Monitoring Linux Audit

This is part three in a series where we examine “gaps” in our distributed traces.

Previously, we wrote about encountering these gaps in our distributed traces, and using ftrace to trace these gaps to syscall delays induced by Linux Audit.

In this final part, we’ll talk about monitoring improvements we’ve made to mitigate syscall delays and other risks associated with Linux Audit.

What is Linux Audit? #

Linux Audit generates audit records in response to syscalls. These records may contain security-relevant information, for example about privilege escalation attempts or suspicious network activity. When syscalls happen — like the accept4 syscall in diagram 1 below — Linux enqueues audit records onto an internal backlog for asynchronous processing by userspace consumers like auditd.

Linux Audit enqueues
   audit records about syscalls into backlog for consumption by userspace consumers
   like auditd.
Diagram 1 — Linux Audit enqueues audit records about syscalls into backlog for consumption by userspace consumers like auditd.

Options, risks and signals #

On high throughput systems, Linux may produce audit records faster than userspace consumers can handle. Depending on how Linux audit is configured, this can lead to memory exhaustion, lost audit records, or syscall delays.

====

**PROBLEMS**:
1) Answer these questions about the Linux Audit article:
(a) Which part of the series is this piece?
(b) Which tool was used to trace the gaps to syscall delays?
(c) Which syscall is given as an example in diagram 1?
2) Swap "ftrace" for "perf" in the Linux Audit article between "Monitoring Linux Audit" and "with Linux Audit.", inclusive, and write out that passage.

====

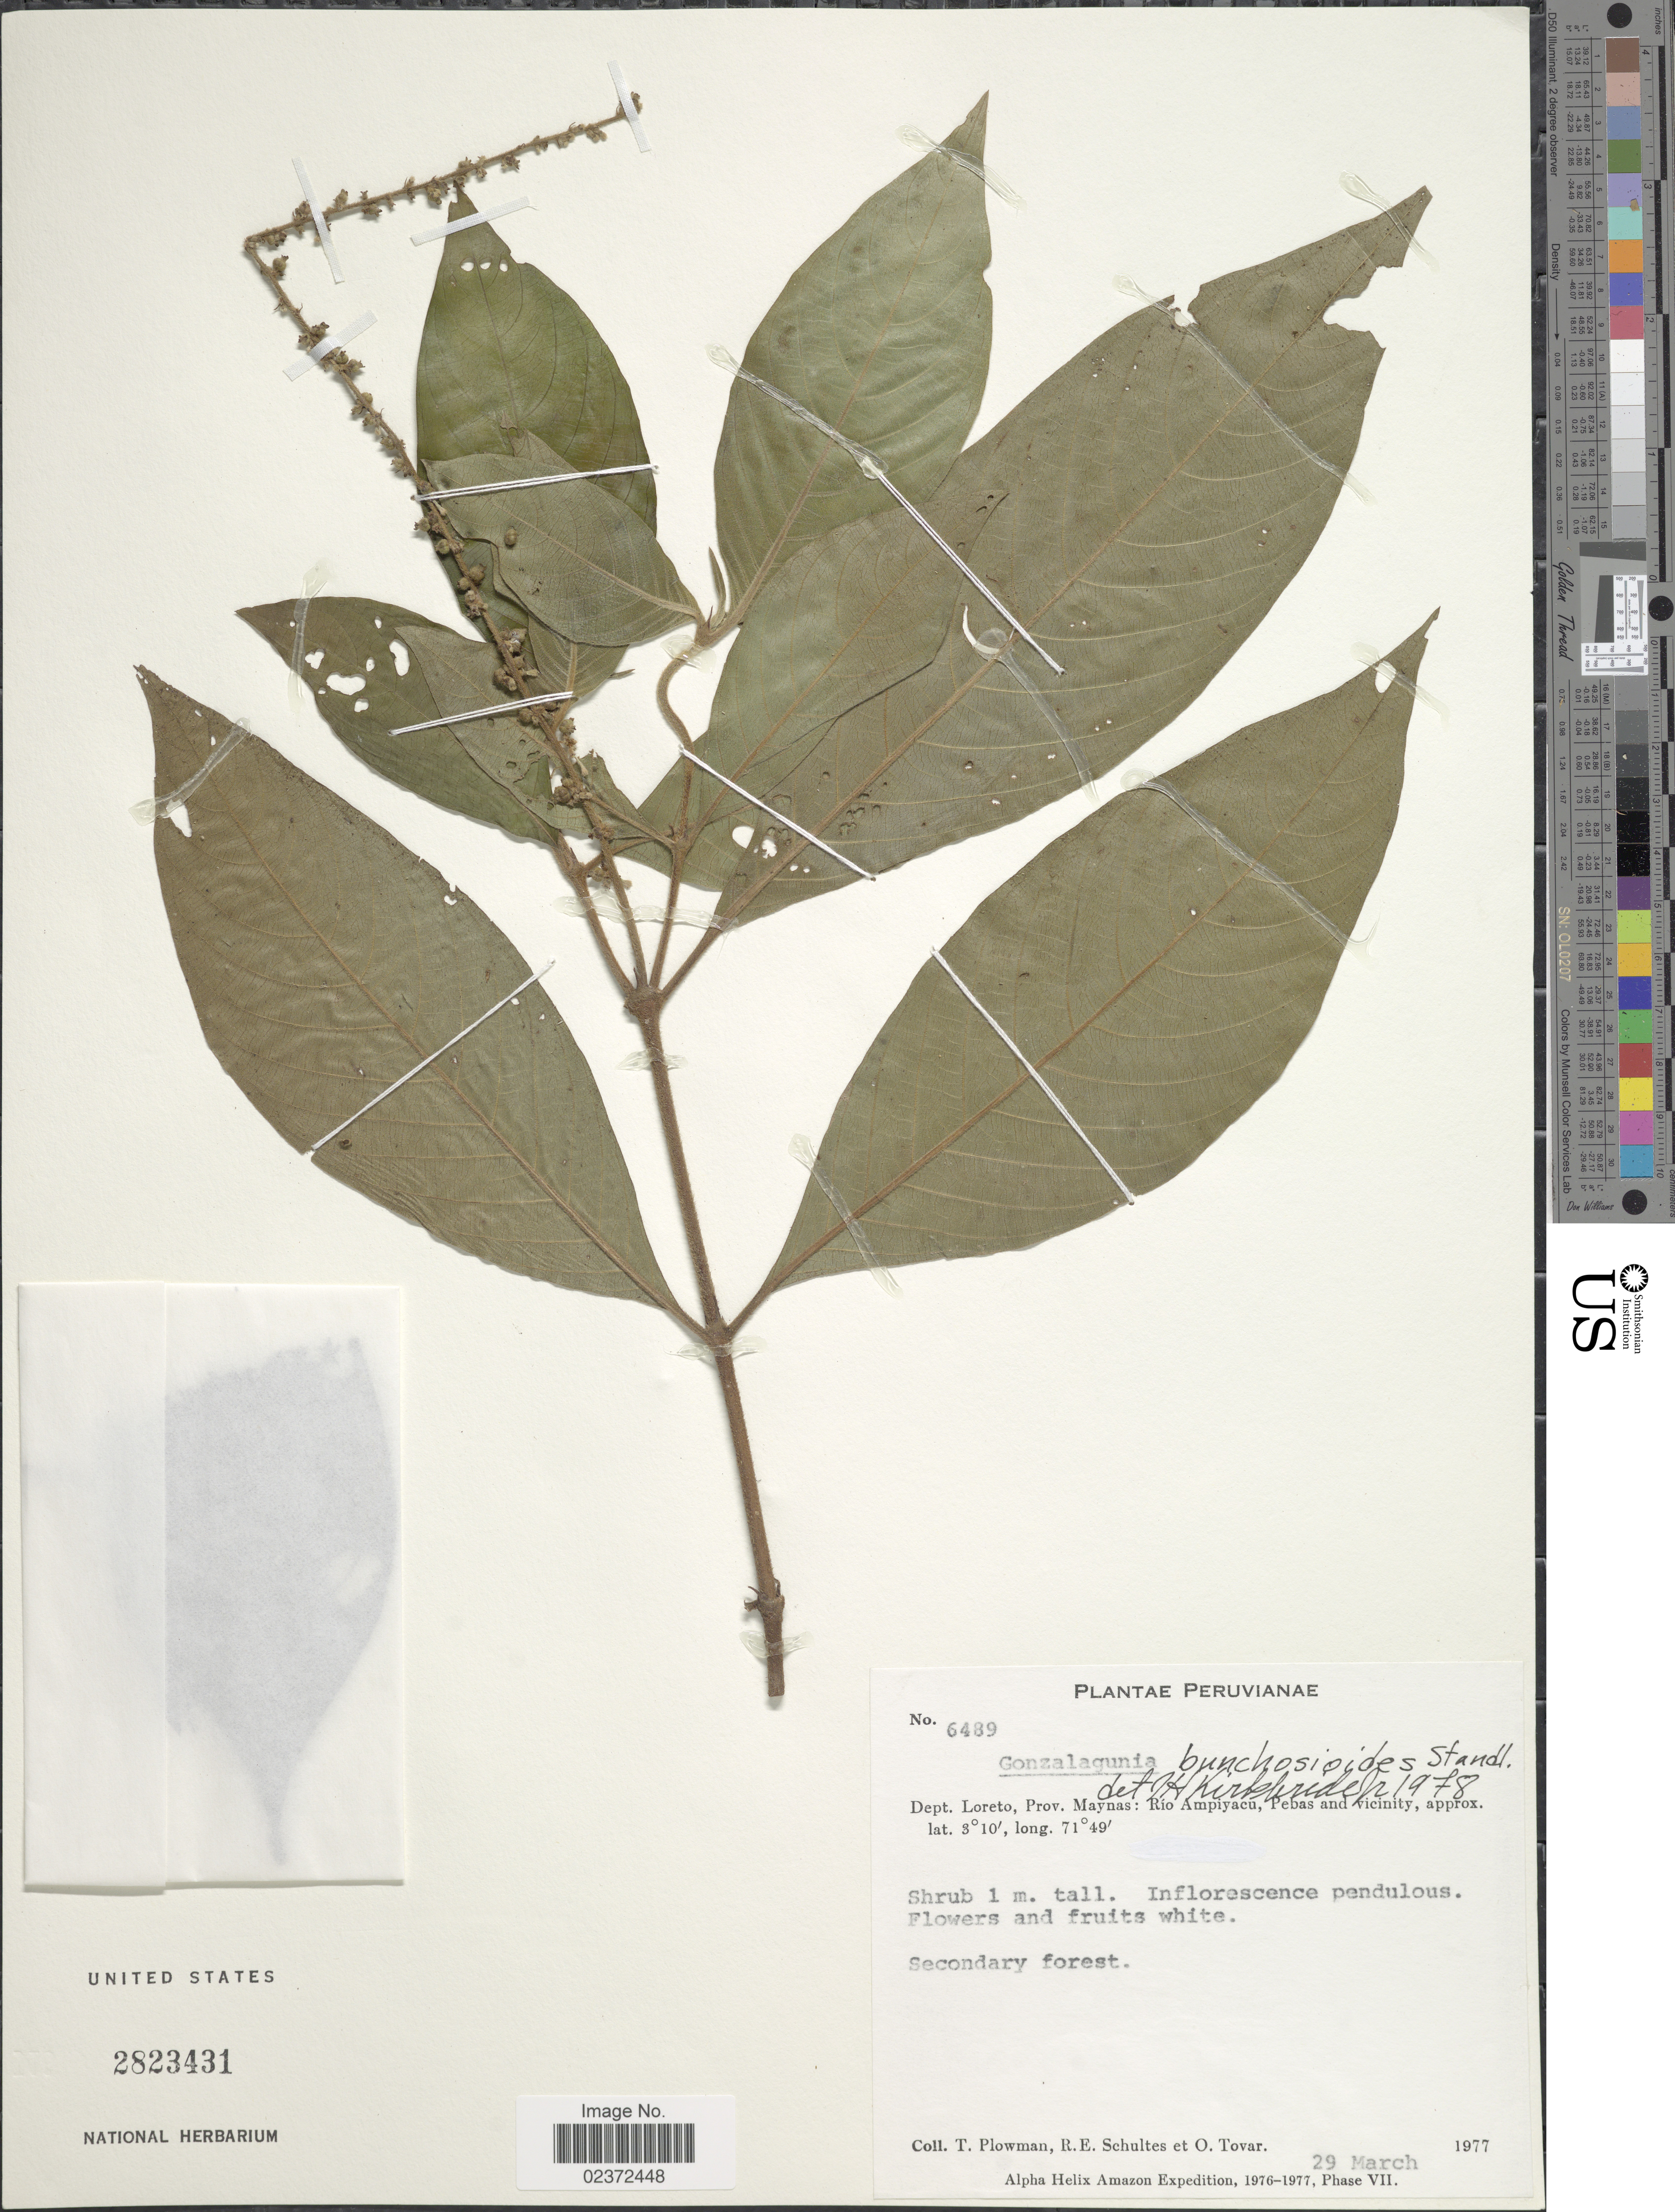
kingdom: Plantae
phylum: Tracheophyta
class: Magnoliopsida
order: Gentianales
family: Rubiaceae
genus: Gonzalagunia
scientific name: Gonzalagunia bunchosioides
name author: Standl.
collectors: T. Plowman, R. E. Schultes & Ó. Tovar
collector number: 6489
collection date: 1977-03-29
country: Peru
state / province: Loreto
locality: prov. Maynas: Rio Ampiyacu, Pebas and vicinity. Secondary forest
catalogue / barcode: US 2823431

====

**COMPLETED EXERCISE**:
1)
(a) Part three.
(b) ftrace.
(c) accept4.

2)
Monitoring Linux Audit

This is part three in a series where we examine “gaps” in our distributed traces.

Previously, we wrote about encountering these gaps in our distributed traces, and using perf to trace these gaps to syscall delays induced by Linux Audit.

In this final part, we’ll talk about monitoring improvements we’ve made to mitigate syscall delays and other risks associated with Linux Audit.